#### Excerpt:
---*---

The top question on everyone’s mind as the Covid-19 crisis begins to unwind is about money. Healthcare budgets of providers and payers are out of balance. Innovation is no longer just about staying relevant; it is becoming the preferred strategy for survival.
The federal government’s ability to print money does not solve the financial problems it faces in the short or long run. Payback in the future looms even larger. As everyone tries to focus on a blurry future, the importance of “value for the money spent” in health care rises to the top.
Value-based medical care is already established as a core strategy in health care reform. It is logical that “managed care” will move rapidly to the center of our financial thinking as payers of all types attempt to rationalize their budgets. Some health care leaders continue to encourage pushing more direct financial risk toward providers; however, in our haste to fix our budgets, is that direction the best for patient care and quality outcomes?
There is no question that we must become more serious about delivering better care at a lower cost. In a recent blog published on Linkedin and the Salient website, it was shown that the 548 accountable care organizations saved only $739.4 million last year, an amount sufficient to cover Medicare’s costs for only 8 hours and 45 minutes. While this may be considered a good start, it is just a 0.1 percent savings, hardly enough to sustain the program over the long run.
The Covid-19 crisis uncovered the financial vulnerability of many primary care practices, causing some to limit availability, lay off employees, or close. These access-limiting events should raise questions about how CMS wants to modify financial compensation in the current health care reform. Would pushing more financial risk toward providers potentially raise the same serious issues that complicated the HMO fiasco a few decades ago? Could that financial risk create a conflict of interest that would compromise patient care?
There is universal agreement on increasing accountability and performance improvement of all health care providers, but does shifting the financial risk toward doctors increase the providers’ focus on their own financial survival rather than on their patients’ health care outcomes? Furthermore, do the current models consider the disruption caused by Covid-19 on any risk calculations? Historically, providers have given endless hours of free care, but would they be willing to pay for that opportunity by accepting unbalanced downside risk?
Alternatively, would prospective or a modified prospective primary care compensation model fit better in our current upside-down clinical world? Having a steady population-based income potentially could have prevented a lot of practices from closing completely because of no working capital. That income would then, for example, be there to support rapid and radical changes in telemedicine adoption. Furthermore, making care and case management prospective and population-based rather than episode-based would keep that vital patient connection open and functioning.
Any shift in risk-sharing or compensation strategy demands an easy-to-use analytical solution that monitors the performance of every type of provider. Additionally, clinical outcomes and quality metrics remain foundational to supporting any change. It seems that there are more questions than answers; however, asking relevant questions in front of any change seems wiser than trying to answer the question after a decision is already made.

---*---

#### What to work on:
[1] Copy the health care financing article word for word, everything from "The federal government’s" down to "to the top.".
[2] Answer these questions using the health care financing article.
(a) What is already established as a core strategy in health care reform?
(b) How many accountable care organizations saved $739.4 million last year?
(c) What did the Covid-19 crisis uncover about many primary care practices?
The records were drawn from a different source than the article.

Stored data:
---*---

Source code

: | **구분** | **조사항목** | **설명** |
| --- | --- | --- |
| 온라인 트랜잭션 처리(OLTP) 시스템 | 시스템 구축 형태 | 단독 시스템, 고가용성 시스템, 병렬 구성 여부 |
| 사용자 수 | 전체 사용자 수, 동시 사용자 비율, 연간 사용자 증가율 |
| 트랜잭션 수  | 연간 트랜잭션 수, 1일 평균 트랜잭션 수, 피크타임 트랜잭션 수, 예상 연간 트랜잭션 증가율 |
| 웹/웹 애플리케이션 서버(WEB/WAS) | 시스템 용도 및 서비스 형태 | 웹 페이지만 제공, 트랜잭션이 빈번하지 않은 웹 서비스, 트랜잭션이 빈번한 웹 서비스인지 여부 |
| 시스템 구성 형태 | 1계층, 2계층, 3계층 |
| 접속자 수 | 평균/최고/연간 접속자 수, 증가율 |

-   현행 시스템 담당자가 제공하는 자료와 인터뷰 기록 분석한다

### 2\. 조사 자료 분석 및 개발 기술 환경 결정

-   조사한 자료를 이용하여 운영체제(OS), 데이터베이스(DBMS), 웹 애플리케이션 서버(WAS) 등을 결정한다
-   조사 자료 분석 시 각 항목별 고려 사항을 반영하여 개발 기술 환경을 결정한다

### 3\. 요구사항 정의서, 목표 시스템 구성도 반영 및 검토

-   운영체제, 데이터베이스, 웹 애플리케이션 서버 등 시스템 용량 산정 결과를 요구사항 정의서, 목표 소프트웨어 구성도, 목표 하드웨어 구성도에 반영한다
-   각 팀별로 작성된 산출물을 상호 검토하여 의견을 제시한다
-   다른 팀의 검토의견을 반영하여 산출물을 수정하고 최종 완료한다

---*---

#### Answers by item:
[1]
The federal government’s ability to print money does not solve the financial problems it faces in the short or long run. Payback in the future looms even larger. As everyone tries to focus on a blurry future, the importance of “value for the money spent” in health care rises to the top.

[2]
(a) Value-based medical care.
(b) 548.
(c) Their financial vulnerability.